The US Food and Drug Administration has approved subcutaneous vedolizumab (Entyvio) for treatment of moderately to severely active Crohn disease, according to an announcement from Takeda Pharmaceuticals.

Announced on April 18, 2024, the approval is based on data from the VISIBLE 2 trial and indicates the agent for maintenance therapy in adults with moderately to severely active Crohn disease after induction therapy with intravenous vedolizumab.1

“Crohn’s disease is a complex and usually progressive disease for which an appropriate management plan is critical. My primary goal as a clinician is always to get patients to achieve remission. In VISIBLE 2, about half of patients treated with ENTYVIO SC achieved long-term clinical remission,” said Timothy Ritter, MD, senior medical director, Department of Research and Education, GI Alliance Research and assistant professor of medicine, TCU School of Medicine.1 “The data from VISIBLE 2 reaffirm the well-established efficacy profile of ENTYVIO, regardless of route of administration.”

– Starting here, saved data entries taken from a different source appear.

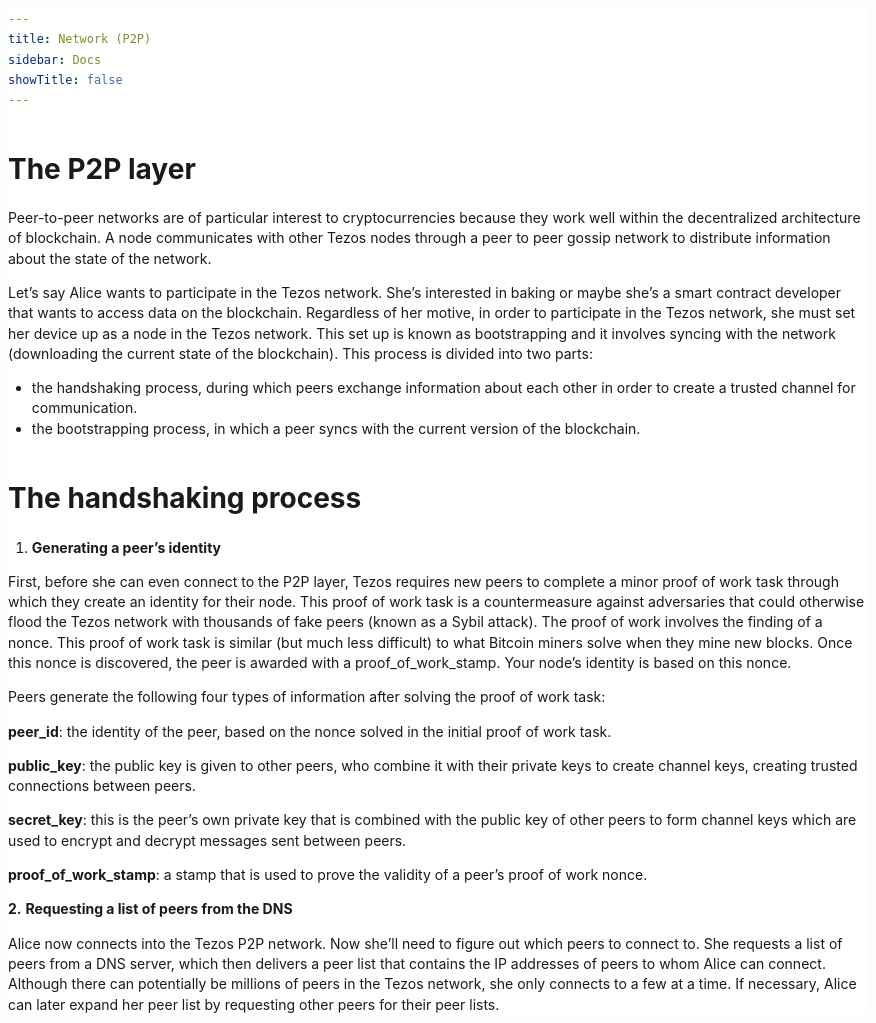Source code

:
 ```yaml
---
title: Network (P2P)
sidebar: Docs
showTitle: false
---
```

# The P2P layer
Peer-to-peer networks are of particular interest to cryptocurrencies because they work well within the decentralized architecture of blockchain. A node communicates with other Tezos nodes through a peer to peer gossip network to distribute information about the state of the network.

Let’s say Alice wants to participate in the Tezos network. She’s interested in baking or maybe she’s a smart contract developer that wants to access data on the blockchain. Regardless of her motive, in order to participate in the Tezos network, she must set her device up as a node in the Tezos network. This set up is known as bootstrapping and it involves syncing with the network (downloading the current state of the blockchain). This process is divided into two parts:



*   the handshaking process, during which peers exchange information about each other in order to create a trusted channel for communication.
*   the bootstrapping process, in which a peer syncs with the current version of the blockchain.


# The handshaking process # 

1. **Generating a peer’s identity**


First, before she can even connect to the P2P layer, Tezos requires new peers to complete a minor proof of work task through which they create an identity for their node. This proof of work task is a countermeasure against adversaries that could otherwise flood the Tezos network with thousands of fake peers (known as a Sybil attack). The proof of work involves the finding of a nonce. This proof of work task is similar (but much less difficult) to what Bitcoin miners solve when they mine new blocks. Once this nonce is discovered, the peer is awarded with a proof_of_work_stamp. Your node’s identity is based on this nonce.

Peers generate the following four types of information after solving the proof of work task:

**peer_id**: the identity of the peer, based on the nonce solved in the initial proof of work task.

**public_key**: the public key is given to other peers, who combine it with their private keys to create channel keys, creating trusted connections between peers.

**secret_key**: this is the peer’s own private key that is combined with the public key of other peers to form channel keys which are used to encrypt and decrypt messages sent between peers.

**proof_of_work_stamp**: a stamp that is used to prove the validity of a peer’s proof of work nonce.

**2.** **Requesting a list of peers from the DNS**



Alice now connects into the Tezos P2P network. Now she’ll need to figure out which peers to connect to. She requests a list of peers from a DNS server, which then delivers a peer list that contains the IP addresses of peers to whom Alice can connect. Although there can potentially be millions of peers in the Tezos network, she only connects to a few at a time. If necessary, Alice can later expand her peer list by requesting other peers for their peer lists.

The approval marks the third approval for vedolizumab and the second in the past 7 months, with the agent receiving an approval for moderate to severe UC. The September 2023 approval for subcutaneous vedolizumab was based on data from the VISIBLE 1 trial, which examined use of the agent among patients with moderate-to-severe ulcerative colitis, indicating use was associated with 46% of patients receiving subcutaneous vedolizumab 108 mg maintenance therapy achieving clinical remission at week 52 compared to 14% of patients receiving placebo (< .001).1,2

The VISIBLE 2 study, which served as the basis for the April 18, 2024, approval, was a phase 3, randomized, double-blind, placebo-controlled trial aimed at assessing the safety and efficacy of subcutaneous vedolizumab as maintenance therapy in adult patients with moderately to severely active Crohn Disease. For inclusion in the trial, participants were required to have who had a clinical response at week 6 following 2 doses of open-label vedolizumab intravenous therapy at weeks 0 and 2. Participants were also required to have had an inadequate response to, loss of response to, or intolerance to corticosteroids, immunomodulators, or TNF inhibitors.1

A total of 409 patients underwent randomization in a 2:1 ratio to subcutaneous vedolizumab 108 mg administered or placebo every 2 weeks. The primary outcome of interest for the trial was the proportion of patients achieving clinical remission at week 52, which investigators defined as a total Crohn’s Disease Activity Index (CDAI) score of less than 150.1

Upon analysis, results of the trial suggested a statistically significant proportion of patients receiving subcutaneous vedolizumab 108 mg maintenance therapy administered every 2 weeks achieved long-term clinical remission relative to the placebo group (48% vs. 34%; P <.01) at week 52. Safety analyses of the trial indicated the observed safety profile was generally consistent with the known safety profile of intravenous vedolizumab, with the addition of injection site reactions.1

“The approval of subcutaneous ENTYVIO in Crohn’s disease delivers on our goal of providing treatment options that can help patients achieve remission of their ulcerative colitis or Crohn’s disease, while also providing them flexibility and choice of route of administration. With ENTYVIO Pen, patients have the option of administering their maintenance treatment at home or on the go,” said Brandon Monk, senior vice president and head of US Gastroenterology Business Unit at Takeda Pharmaceuticals.1


  1. Takeda Pharmaceuticals. U.S. FDA approves subcutaneous administration of Takeda’s ENTYVIO® (vedolizumab) for maintenance therapy in moderately to severely active crohn’s disease. Business Wire. April 18, 2024. Accessed April 22, 2024.
  2. Abigail Brooks. FDA approves subcutaneous vedolizumab for moderate to severe UC. HCP Live. September 28, 2023. Accessed April 22, 2024.